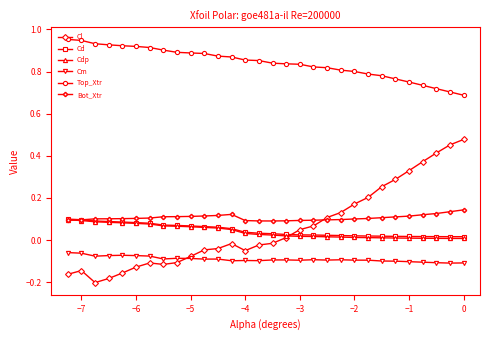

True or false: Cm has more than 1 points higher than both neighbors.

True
----
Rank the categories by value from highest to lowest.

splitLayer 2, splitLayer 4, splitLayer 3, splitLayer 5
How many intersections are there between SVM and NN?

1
----
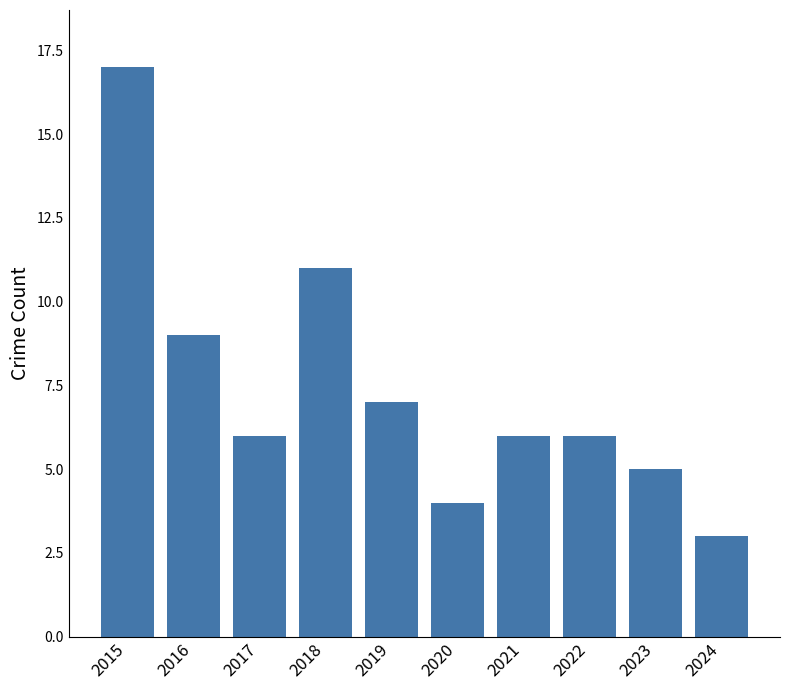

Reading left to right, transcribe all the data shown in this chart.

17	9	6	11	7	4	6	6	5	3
----
[The task]
Which lines in the data above contain the word "True"? Copy out each of those lines in full.

[Answer to the exercise]
True or false: Cm has more than 1 points higher than both neighbors.
True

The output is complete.